» **PROVIDED PASSAGE**
..............................
Malaysia back on Tier 2 Watchlist of US human trafficking report after two years

Malay Mail
Malay Mail

KUALA LUMPUR, June 16 — Malaysia has been upgraded to Tier 2 Watchlist of the US' Trafficking in Persons (TIP) report for 2023, with US authorities saying Malaysia has not met the minimum standards for the elimination of trafficking but is making significant efforts.

In its latest 2023 report, Malaysia falls among other Southeast Asian countries like Brunei and Vietnam, and many other African countries in the Tier 2 watchlist.

Last year, Malaysia was on Tier 3, deemed as not to be making enough effort to combat human trafficking and migrant smuggling crimes with anti-trafficking investigations declining and fewer prosecutions of government officials allegedly involved in such crimes.

Malaysia has been in Tier 3 for two years since 2021. It was on Tier 2 Watch List for the previous three years, from 2018 to 2020, although it was ranked on Tier 2 in 2017.

Prior to that, it was again on Tier 2 Watch List from 2015 to 2016.

Countries are ranked by tier, with Tier 1 as the highest of the four. Placements are made based on the extent of government efforts to meet the minimum standards of the Trafficking Victims Protection Act 2000 (TVPA).

Tier 1 countries are the highest ranked, those whose governments fully meet the minimum standards of the TVPA while Tier 2 countries do not but are making significant efforts.

Tier 2 Watch List countries are those whose governments do not fully meet the minimum standards but are making significant efforts to do so, and for which the estimated number of victims of severe forms of trafficking is very significant or is significantly increasing and the country is not taking proportional concrete actions.
..............................
» **DATA EXTRACTS**
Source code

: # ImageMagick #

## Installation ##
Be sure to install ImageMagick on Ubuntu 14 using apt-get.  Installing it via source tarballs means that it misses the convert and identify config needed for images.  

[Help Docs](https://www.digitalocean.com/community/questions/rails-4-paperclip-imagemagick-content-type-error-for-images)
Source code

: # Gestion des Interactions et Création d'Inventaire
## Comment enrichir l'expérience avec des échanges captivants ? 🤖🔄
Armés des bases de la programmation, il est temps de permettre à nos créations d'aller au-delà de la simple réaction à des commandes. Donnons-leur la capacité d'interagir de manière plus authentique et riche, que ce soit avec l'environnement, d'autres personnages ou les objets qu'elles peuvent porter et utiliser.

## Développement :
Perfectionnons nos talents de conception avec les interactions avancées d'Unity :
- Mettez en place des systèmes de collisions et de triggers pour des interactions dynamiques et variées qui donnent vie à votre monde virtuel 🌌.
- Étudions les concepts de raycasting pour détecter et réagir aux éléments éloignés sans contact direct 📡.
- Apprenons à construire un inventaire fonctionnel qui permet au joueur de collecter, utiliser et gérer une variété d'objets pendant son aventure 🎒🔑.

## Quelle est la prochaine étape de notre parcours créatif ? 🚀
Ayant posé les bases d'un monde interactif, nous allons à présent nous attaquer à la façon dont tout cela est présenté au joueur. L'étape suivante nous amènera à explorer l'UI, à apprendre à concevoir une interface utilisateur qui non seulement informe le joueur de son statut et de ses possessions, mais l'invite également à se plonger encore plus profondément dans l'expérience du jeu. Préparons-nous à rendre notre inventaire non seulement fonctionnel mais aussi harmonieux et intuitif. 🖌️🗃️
..............................
» **WHAT THIS EXERCISE ASKS**
1. List every country that the news report on Malaysia's trafficking ranking names as being in the 2023 Tier 2 watchlist.
2. From the news report on Malaysia's trafficking ranking, duplicate word for word the section that starts with the words containing "In its latest" and ends with "Tier 2 in 2017.".

» **RESULTS FOR EACH TASK**
1. Malaysia, Brunei, Vietnam

2.
In its latest 2023 report, Malaysia falls among other Southeast Asian countries like Brunei and Vietnam, and many other African countries in the Tier 2 watchlist.

Last year, Malaysia was on Tier 3, deemed as not to be making enough effort to combat human trafficking and migrant smuggling crimes with anti-trafficking investigations declining and fewer prosecutions of government officials allegedly involved in such crimes.

Malaysia has been in Tier 3 for two years since 2021. It was on Tier 2 Watch List for the previous three years, from 2018 to 2020, although it was ranked on Tier 2 in 2017.